Nothing in the records may be dropped. Retype them all exactly.
┄┄┄┄┄┄┄┄┄┄
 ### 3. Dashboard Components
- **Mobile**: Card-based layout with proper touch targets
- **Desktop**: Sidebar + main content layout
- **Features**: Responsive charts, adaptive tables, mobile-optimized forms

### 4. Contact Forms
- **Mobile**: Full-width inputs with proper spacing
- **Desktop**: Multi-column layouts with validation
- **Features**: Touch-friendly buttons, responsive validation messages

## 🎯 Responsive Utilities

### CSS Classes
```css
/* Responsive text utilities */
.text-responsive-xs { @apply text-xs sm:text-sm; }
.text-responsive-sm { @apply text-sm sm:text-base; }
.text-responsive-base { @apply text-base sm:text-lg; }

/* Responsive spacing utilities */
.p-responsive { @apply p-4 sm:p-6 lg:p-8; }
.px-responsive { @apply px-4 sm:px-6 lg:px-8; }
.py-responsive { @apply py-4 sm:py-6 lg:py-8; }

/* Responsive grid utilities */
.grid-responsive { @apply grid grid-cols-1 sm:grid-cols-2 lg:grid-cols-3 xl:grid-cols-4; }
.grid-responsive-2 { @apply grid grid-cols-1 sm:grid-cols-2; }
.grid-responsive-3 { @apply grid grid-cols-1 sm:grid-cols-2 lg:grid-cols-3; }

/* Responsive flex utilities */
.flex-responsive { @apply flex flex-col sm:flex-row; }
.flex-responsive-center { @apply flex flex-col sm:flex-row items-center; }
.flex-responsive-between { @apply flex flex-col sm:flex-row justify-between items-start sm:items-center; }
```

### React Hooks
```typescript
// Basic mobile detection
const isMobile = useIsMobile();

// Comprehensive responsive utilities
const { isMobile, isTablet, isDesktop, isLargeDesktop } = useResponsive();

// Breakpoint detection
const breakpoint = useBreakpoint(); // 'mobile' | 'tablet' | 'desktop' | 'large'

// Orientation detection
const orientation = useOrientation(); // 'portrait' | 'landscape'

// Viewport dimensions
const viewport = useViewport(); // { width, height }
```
┄┄┄┄┄┄┄┄┄┄
**Answer section**.
 ### 3. Dashboard Components
- **Mobile**: Card-based layout with proper touch targets
- **Desktop**: Sidebar + main content layout
- **Features**: Responsive charts, adaptive tables, mobile-optimized forms

### 4. Contact Forms
- **Mobile**: Full-width inputs with proper spacing
- **Desktop**: Multi-column layouts with validation
- **Features**: Touch-friendly buttons, responsive validation messages

## 🎯 Responsive Utilities

### CSS Classes
```css
/* Responsive text utilities */
.text-responsive-xs { @apply text-xs sm:text-sm; }
.text-responsive-sm { @apply text-sm sm:text-base; }
.text-responsive-base { @apply text-base sm:text-lg; }

/* Responsive spacing utilities */
.p-responsive { @apply p-4 sm:p-6 lg:p-8; }
.px-responsive { @apply px-4 sm:px-6 lg:px-8; }
.py-responsive { @apply py-4 sm:py-6 lg:py-8; }

/* Responsive grid utilities */
.grid-responsive { @apply grid grid-cols-1 sm:grid-cols-2 lg:grid-cols-3 xl:grid-cols-4; }
.grid-responsive-2 { @apply grid grid-cols-1 sm:grid-cols-2; }
.grid-responsive-3 { @apply grid grid-cols-1 sm:grid-cols-2 lg:grid-cols-3; }

/* Responsive flex utilities */
.flex-responsive { @apply flex flex-col sm:flex-row; }
.flex-responsive-center { @apply flex flex-col sm:flex-row items-center; }
.flex-responsive-between { @apply flex flex-col sm:flex-row justify-between items-start sm:items-center; }
```

### React Hooks
```typescript
// Basic mobile detection
const isMobile = useIsMobile();

// Comprehensive responsive utilities
const { isMobile, isTablet, isDesktop, isLargeDesktop } = useResponsive();

// Breakpoint detection
const breakpoint = useBreakpoint(); // 'mobile' | 'tablet' | 'desktop' | 'large'

// Orientation detection
const orientation = useOrientation(); // 'portrait' | 'landscape'

// Viewport dimensions
const viewport = useViewport(); // { width, height }
```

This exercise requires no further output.